Friedrich von Hayek wrote of the influence of monetary inflation to business profits (and to stocks). (bold emphasis mine)

Now the chief effect of inflation which makes it at first generally welcome to business is precisely that prices of products turn out to be higher in general than foreseen. It is this which produces the general state of euphoria, a false sense of wellbeing, in which everybody seems to prosper. Those who without inflation would have made high profits make still higher ones. Those who would have made normal profits make unusually high ones. And not only businesses which were near failure but even some which ought to fail are kept above water by the unexpected boom. There is a general excess of demand over supply--all is saleable and everybody can continue what he had been doing…

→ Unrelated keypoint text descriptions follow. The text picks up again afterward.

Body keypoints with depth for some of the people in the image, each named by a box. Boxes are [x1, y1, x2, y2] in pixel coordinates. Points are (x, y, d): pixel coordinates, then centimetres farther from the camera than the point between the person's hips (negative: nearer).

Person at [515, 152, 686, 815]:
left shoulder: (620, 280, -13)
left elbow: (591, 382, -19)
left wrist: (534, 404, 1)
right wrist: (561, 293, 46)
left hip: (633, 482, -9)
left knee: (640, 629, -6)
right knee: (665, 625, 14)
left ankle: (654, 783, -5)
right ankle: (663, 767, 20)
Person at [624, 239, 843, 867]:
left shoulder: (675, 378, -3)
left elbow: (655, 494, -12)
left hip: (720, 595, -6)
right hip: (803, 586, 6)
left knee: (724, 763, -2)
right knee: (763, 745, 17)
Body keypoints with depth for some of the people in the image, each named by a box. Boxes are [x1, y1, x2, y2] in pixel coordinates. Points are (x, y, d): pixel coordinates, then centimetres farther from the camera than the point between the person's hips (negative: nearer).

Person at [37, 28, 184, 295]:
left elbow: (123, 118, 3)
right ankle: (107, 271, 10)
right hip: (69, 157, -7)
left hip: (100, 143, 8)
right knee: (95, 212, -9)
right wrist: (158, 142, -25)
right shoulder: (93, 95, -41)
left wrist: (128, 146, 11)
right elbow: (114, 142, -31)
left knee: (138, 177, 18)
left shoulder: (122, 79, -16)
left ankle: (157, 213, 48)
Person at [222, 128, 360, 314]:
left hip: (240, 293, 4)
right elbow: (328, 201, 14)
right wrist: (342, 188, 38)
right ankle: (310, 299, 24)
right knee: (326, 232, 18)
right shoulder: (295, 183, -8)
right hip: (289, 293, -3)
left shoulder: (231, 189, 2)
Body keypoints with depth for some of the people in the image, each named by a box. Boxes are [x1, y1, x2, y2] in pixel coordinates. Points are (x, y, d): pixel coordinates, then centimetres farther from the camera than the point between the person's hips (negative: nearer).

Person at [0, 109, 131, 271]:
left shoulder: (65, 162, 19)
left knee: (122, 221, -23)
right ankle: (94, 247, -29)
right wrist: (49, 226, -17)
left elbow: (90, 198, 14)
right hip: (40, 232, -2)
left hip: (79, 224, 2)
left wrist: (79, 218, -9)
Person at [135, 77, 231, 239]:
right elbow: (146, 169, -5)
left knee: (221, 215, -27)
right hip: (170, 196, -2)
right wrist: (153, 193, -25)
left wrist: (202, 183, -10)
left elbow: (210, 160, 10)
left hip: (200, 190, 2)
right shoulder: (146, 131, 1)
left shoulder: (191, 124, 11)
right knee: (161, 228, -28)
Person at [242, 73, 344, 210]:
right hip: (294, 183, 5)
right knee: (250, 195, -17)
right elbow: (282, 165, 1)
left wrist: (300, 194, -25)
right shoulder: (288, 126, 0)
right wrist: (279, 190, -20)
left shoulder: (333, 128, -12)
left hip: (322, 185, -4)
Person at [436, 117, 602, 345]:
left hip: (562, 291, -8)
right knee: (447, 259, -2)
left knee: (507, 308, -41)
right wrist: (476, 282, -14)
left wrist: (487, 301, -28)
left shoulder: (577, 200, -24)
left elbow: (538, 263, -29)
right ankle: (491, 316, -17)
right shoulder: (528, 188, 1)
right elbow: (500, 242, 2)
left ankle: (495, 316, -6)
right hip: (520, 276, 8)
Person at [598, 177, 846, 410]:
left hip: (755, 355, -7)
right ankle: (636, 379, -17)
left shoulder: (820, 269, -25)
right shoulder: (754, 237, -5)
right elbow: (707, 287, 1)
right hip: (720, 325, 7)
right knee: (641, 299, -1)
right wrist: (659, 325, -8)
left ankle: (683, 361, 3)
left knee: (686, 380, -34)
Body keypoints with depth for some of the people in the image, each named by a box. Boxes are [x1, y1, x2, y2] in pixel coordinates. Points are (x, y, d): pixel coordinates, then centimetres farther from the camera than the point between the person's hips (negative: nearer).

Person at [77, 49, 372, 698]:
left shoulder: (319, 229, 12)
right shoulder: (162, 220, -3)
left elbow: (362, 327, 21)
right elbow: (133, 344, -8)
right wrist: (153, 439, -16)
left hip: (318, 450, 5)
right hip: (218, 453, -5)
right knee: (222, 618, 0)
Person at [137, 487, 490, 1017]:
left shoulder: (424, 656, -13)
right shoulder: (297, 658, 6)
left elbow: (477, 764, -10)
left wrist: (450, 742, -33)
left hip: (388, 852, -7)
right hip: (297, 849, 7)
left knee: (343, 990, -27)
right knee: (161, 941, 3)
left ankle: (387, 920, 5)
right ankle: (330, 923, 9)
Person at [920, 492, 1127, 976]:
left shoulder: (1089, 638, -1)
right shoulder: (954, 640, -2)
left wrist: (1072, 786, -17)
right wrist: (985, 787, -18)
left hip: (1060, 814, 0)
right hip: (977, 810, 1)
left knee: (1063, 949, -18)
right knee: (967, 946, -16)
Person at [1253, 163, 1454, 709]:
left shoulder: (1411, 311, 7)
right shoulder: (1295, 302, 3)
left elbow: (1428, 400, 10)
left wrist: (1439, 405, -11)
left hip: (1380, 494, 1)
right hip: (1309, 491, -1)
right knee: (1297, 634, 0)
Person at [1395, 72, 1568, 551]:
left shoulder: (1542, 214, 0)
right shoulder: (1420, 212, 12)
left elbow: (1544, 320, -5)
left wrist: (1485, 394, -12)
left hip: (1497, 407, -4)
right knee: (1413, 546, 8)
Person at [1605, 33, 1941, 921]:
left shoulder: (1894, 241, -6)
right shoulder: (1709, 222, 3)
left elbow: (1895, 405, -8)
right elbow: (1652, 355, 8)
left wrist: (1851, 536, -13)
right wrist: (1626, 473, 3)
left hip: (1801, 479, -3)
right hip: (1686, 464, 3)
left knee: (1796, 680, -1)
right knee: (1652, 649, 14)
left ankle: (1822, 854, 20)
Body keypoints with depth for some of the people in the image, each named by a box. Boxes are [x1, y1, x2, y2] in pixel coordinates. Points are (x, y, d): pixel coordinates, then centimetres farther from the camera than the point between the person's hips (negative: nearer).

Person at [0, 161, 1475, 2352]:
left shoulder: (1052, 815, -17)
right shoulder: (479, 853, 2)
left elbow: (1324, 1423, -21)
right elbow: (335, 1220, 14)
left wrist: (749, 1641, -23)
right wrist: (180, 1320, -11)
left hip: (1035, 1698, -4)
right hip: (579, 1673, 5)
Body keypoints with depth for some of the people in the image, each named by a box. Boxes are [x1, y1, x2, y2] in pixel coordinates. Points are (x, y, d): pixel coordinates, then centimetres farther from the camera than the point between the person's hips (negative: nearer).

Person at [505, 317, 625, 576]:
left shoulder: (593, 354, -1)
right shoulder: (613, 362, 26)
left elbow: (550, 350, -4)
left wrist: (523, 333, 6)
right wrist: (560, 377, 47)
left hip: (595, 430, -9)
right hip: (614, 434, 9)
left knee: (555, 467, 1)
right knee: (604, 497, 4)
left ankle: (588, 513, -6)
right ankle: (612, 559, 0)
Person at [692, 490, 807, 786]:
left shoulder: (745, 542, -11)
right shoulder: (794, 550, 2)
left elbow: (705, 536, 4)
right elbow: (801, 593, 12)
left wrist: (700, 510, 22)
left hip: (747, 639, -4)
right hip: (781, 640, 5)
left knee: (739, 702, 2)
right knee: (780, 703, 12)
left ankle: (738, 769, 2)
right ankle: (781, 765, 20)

But, and this brings me to my next point, "full employment" in his sense requires not only continued inflation but inflation at a growing rate. Because, as we have seen, it will have its immediate beneficial effect only so long as it, or at least its magnitude, is not foreseen. But once it has continued for some time, its further continuance comes to be expected. If prices have for some time been rising at five percent per annum, it comes to be expected that they will do the same in the future. Present prices of factors are driven up by the expectation of the higher prices for the product--sometimes, where some of the cost elements are fixed, the flexible costs may be driven up even more than the expected rise of the price of the product--up to the point where there will be only a normal profit.

But if prices then do not rise more than expected, no extra profits will be made. Although prices continue to rise at the former rate, this will no longer have the miraculous effect on sales and employment it had before. The artificial gains will disappear, there will again be losses, and some firms will find that prices will not even cover costs. To maintain the effect inflation had earlier when its full extent was not anticipated, it will have to be stronger than before.

So like users of illegal substance, more and more inflationism will be needed to sustain the current sanguine conditions of profits.

Nevertheless with almost every major central banks in a renewed easing mode (QEs and lowering of interest rates), my guess is that we could be at the next phase of the business cycle. And importantly, consumer price inflation will pose more of a risk than of an economic slowdown as projected by the mainstream. Again the boom bust process at work.